Penegasan unsur-unsur yang terkandung dalam Pasal 19 huruf d UU No. 5 Tahun 1999 adalah

A.     Unsur pelaku usaha

Berdasarkan ketentuan Pasal 1 angka 5 UU Nomor 5 Tahun 1999 yang dimaksud dengan pelaku usaha adalah setiap orang perorangan atau badan usaha, baik yang berbentuk badan hukum yang didirikan dan berkedudukan atau melakukan kegiatan dalam wilayah hukum negara Republik Indonesia, baik sendiri maupun bersama-sama melalui perjanjian, menyelenggarakan berbagai kegiatan usaha dalam bidang ekonomi.
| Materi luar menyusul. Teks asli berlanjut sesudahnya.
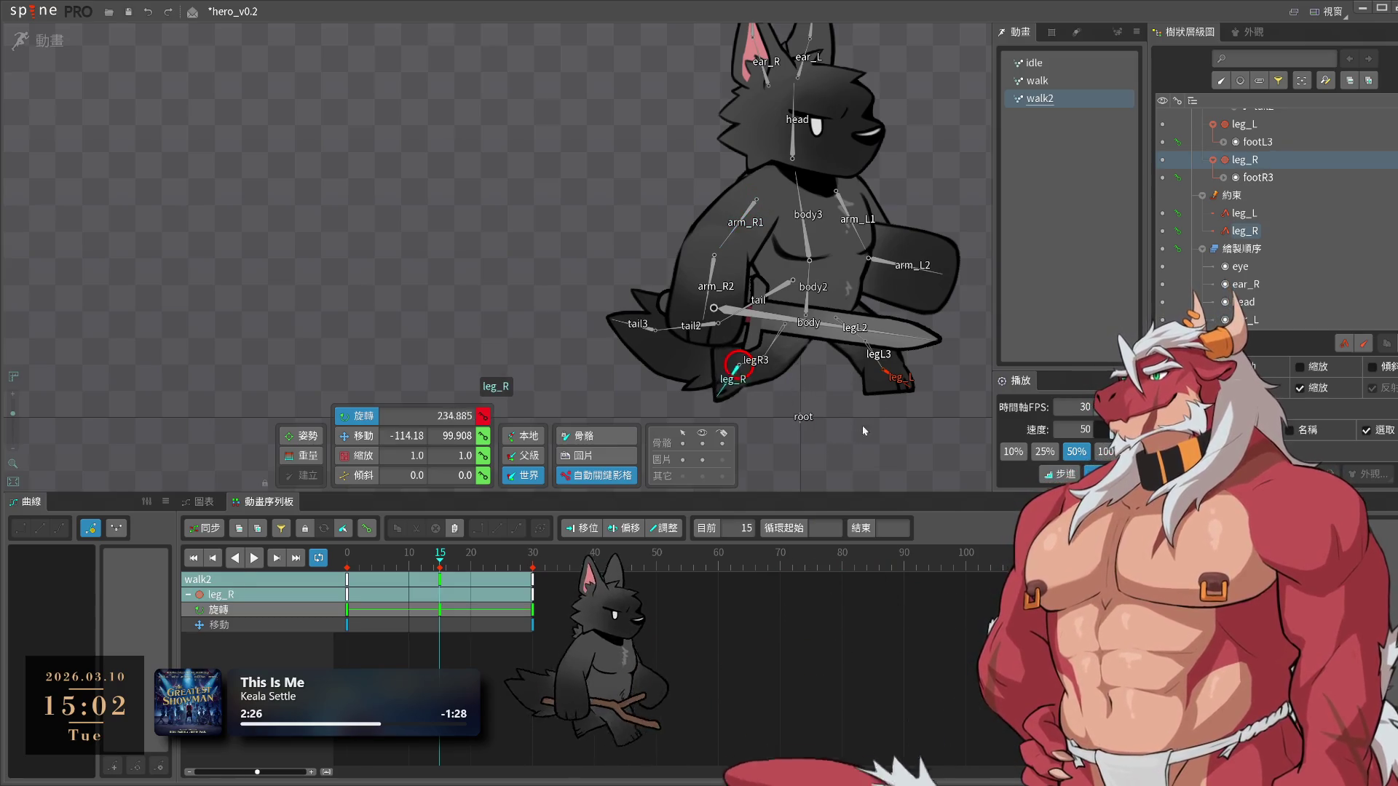
pyautogui.moveTo(887, 222); pyautogui.dragTo(792, 400)
pyautogui.press('v')
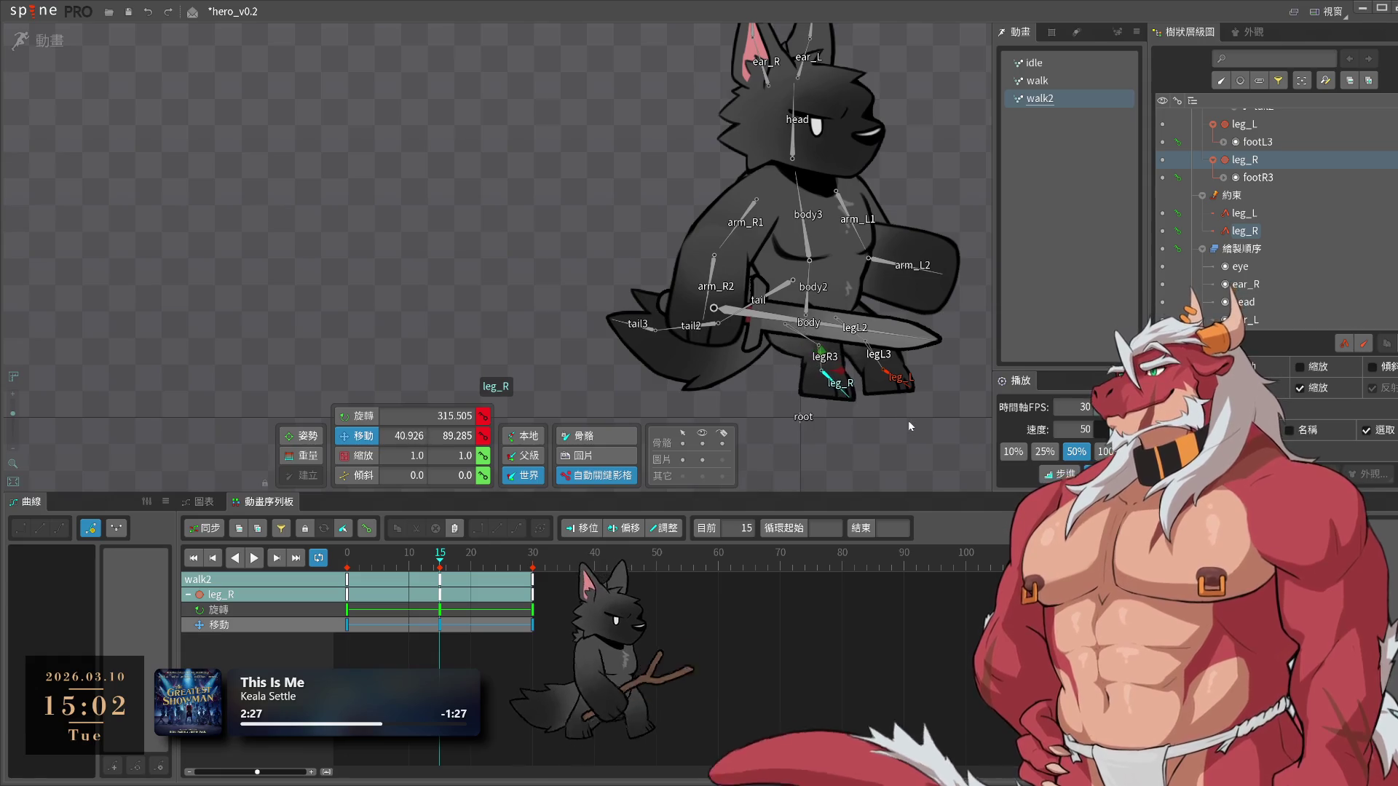
pyautogui.moveTo(907, 420); pyautogui.dragTo(910, 421)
Pelaku usaha yang dimaksud adalah Terlapor I, Terlapor II, dan Terlapor III yang merupakan badan usaha yang berbentuk badan hukum yang didirikan dan berkedudukan serta melakukan kegiatan usaha angkutan udara dengan menjalankan perusahaan penerbangan berjadwal serta menjalankan kegiatan di bidang angkutan kargo dan tergabung dalam satu holding yaitu Lion Group.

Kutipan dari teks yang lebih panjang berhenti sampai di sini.